§ **Extrait choisi**
%%
Cris-ès*
Pourquoi les crises produisent-elles une logorrhée généralisée ?
Un petit tour sur le web suffit pour s’en rendre compte. Inutile de compter les revues, ouvrages, interviews, émissions, dossiers, documentaires, et les appels à contribution qui fleurissent en temps de « crise » ou de l’après-crise.
Des réactions en chaîne, des déluges de paroles ; l’étant parlant se noie dans sa propre logorrhée.
Je me lance aussi dans cette logorrhée collective qui atteint l’humanité et la rend vulnérable.
Pourquoi ce besoin existentiel de production langagière ? Pourquoi cette surenchère verbale ?
Pourquoi cette prolifération incessante du langage ? Pourquoi l’après-crise (financière) est une crise langagière ?
À quoi sert cette économie du langage ?
Les besoins de nommer, identifier, explorer, justifier et de réagir comme celui de verbaliser ses angoisses dépassent ceux d’informer et de réfléchir silencieusement.
%%
§ **Données brutes**
%%
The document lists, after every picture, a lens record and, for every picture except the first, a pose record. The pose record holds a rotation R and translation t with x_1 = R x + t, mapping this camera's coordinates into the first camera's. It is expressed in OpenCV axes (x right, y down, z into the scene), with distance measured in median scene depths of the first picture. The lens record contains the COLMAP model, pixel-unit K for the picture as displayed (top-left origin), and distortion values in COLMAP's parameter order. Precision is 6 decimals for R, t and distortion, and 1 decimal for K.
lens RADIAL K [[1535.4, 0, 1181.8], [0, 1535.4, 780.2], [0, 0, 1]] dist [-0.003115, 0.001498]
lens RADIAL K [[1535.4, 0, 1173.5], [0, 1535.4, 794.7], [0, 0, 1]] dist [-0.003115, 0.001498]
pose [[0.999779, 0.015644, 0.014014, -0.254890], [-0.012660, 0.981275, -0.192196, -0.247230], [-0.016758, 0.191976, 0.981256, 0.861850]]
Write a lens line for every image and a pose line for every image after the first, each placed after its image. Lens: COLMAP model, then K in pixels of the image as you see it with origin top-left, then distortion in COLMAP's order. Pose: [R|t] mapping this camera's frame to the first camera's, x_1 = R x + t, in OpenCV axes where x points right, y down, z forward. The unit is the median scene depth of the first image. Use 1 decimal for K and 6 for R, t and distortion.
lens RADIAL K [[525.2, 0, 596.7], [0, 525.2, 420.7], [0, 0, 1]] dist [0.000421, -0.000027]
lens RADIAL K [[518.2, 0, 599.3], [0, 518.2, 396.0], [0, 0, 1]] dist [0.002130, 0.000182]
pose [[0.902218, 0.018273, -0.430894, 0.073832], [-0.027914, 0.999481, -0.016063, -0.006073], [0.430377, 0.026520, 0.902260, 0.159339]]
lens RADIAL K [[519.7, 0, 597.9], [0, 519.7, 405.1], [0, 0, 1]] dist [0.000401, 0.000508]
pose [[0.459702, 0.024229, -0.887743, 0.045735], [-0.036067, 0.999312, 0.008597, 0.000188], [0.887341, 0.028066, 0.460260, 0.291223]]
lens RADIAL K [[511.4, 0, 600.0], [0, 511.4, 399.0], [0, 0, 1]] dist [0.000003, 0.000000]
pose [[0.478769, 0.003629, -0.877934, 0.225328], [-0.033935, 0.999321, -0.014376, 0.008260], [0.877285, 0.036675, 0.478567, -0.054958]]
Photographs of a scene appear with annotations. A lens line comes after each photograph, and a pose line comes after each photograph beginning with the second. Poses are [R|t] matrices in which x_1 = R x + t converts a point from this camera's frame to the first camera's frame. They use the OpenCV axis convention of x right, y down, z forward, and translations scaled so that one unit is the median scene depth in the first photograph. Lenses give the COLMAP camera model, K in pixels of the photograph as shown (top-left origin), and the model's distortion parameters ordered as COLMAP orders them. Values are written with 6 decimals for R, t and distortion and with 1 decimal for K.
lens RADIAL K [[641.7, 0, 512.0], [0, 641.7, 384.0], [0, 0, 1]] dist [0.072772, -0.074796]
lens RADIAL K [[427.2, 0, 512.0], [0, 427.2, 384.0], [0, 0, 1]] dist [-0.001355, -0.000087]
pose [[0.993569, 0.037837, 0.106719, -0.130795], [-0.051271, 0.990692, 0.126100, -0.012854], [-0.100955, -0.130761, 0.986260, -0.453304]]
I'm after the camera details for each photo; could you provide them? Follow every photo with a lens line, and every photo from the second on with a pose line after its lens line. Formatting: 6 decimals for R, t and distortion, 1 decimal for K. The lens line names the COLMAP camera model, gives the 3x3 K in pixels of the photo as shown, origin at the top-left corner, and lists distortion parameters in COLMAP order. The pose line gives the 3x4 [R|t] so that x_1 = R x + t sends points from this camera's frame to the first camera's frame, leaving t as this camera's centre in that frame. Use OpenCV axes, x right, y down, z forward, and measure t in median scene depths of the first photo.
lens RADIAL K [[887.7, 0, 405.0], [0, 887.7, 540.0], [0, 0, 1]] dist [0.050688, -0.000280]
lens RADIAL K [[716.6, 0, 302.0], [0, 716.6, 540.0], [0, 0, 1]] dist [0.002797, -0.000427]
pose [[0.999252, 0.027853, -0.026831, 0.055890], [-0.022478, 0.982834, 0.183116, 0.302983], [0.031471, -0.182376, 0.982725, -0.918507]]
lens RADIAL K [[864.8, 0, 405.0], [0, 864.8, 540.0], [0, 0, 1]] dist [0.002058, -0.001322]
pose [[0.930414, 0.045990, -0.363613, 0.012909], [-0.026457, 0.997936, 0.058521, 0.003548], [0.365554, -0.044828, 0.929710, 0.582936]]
%%
§ **Activité 1**
D'après l'extrait sur la logorrhée des crises, quels besoins dépassent ceux d'informer et de réfléchir silencieusement ?
§ **Activité 2**
Poursuivez l'extrait sur la logorrhée des crises à partir de sa dernière phrase.
Les données n'ont aucun rapport avec l'extrait sur la logorrhée des crises.

§ **Réponse attendue 1**
Les besoins de nommer, identifier, explorer, justifier et de réagir, ainsi que celui de verbaliser ses angoisses.

§ **Réponse attendue 2**
La logorrhée est-elle une composante de l’étant humain ? Provient-elle d’une « crise [prise] de conscience » qui nous a permis de communiquer ?
Le langage n’est-il pas originaire de la « crise » ?
Je ou la logorrhée existentielle ; une perfide économie du signe. Le performatif du signe chavire-t-il ou est-il en train de révéler une antique psychose collective.
* Dans un dictionnaire (encore) fictif, le terme Crise est ainsi défini : s.f. qui s'écrit aussi cris-e (ou cris-è) au singulier ; cris-es (ou cris-ès) au pluriel.